I promise that my intentions were noble. I wanted Chicken Piccata, specifically this recipe because thighs are the superior cut of a chicken. I’d made plans and defrosted. Hell, the chicken was already cooking. There would be wine, because you can’t have Piccata without wine and I wasn’t about to improvise. 

My first mistake was not buying a bottle opener, but I did just move, so that lends me a little bit of slack. My second mistake was assuming that a $4 bottle of wine would have a screw-top. (It appears that I’m not great at buying alcohol and usually stick to canned beer because I can open it with my own appendages. I didn't take notice of the top of this bottle upon purchase; sorry.) Not only was it a cork, but it was one of those god-awful plastic corks that won’t affix itself to whatever sharp object you decide to stick inside. (Interestingly enough, it looks like more expensive bottles are going with the screw-tops these days.) I definitely did not have a corkscrew, but screw-top wine is supposed to eliminate such problems. 

So I did what anyone would do. I consulted Google. 

The article I clicked on suggested using a screw (Didn’t have one! Tried a nail and that didn’t work), twisting in a serrated knife (didn’t work), slapping the bottle with a shoe (I didn’t trust myself because I’m a complete butterfingers), and banging the bottle against the wall (I really didn’t trust myself in that case).
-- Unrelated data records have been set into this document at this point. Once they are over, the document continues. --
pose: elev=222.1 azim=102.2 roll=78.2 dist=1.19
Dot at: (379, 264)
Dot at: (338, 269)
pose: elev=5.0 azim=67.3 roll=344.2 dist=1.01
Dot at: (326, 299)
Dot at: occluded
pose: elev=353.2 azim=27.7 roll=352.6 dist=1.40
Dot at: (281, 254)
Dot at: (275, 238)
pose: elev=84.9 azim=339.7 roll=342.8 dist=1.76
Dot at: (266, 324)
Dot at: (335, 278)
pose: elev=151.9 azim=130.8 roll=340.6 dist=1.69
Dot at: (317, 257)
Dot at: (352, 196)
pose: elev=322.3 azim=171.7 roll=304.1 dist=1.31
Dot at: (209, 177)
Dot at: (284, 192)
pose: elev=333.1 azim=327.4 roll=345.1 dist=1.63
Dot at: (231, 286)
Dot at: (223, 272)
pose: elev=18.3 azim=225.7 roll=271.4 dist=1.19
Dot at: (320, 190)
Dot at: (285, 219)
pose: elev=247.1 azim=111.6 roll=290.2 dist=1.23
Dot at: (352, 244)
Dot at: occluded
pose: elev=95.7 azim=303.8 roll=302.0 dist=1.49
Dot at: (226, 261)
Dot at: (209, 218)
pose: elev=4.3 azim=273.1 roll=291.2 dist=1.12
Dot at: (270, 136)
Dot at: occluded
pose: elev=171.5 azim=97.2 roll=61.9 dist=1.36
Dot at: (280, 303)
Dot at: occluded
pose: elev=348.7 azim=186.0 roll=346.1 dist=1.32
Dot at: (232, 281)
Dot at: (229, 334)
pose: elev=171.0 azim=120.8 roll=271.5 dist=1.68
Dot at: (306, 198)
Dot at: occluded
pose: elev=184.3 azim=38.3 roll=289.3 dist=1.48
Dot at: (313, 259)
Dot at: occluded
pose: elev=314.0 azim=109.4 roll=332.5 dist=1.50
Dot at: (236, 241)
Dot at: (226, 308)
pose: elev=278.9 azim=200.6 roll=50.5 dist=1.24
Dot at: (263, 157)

So for whatever reason, I went with the most valuable thing I had on hand: my keyring. And for what it’s worth, I did try a different, less important key first. It just dug out fragments of the cork you can’t even call crumbles being that the consistency is so spongy. And once that key started bending, I switched it out for a thicker one. Please note that I didn’t stick either key in at an angle like this guide suggests (also, not the guide I used). And then I gave up and shoved the cork down the bottle neck with a mixing scraper, added the half cup of wine to the skillet, took a big swig, and went about my business. 

That business didn’t entail using my apartment key to try and lock my front door on the way out the nexy morning. The key would go, but then it stopped. It would not turn. It was bent, because metal is malleable, and also because I am stupid. And that is how I ended up as the hardware store’s first customer of the day. The bent key got hammered flat and copied, averting my crisis for $5. 

After all that anxiety, it’s safe to say I’ll soon invest in a real corkscrew. Oh, and maybe a bottle stopper, since that $4 wine didn’t come with a screw-top.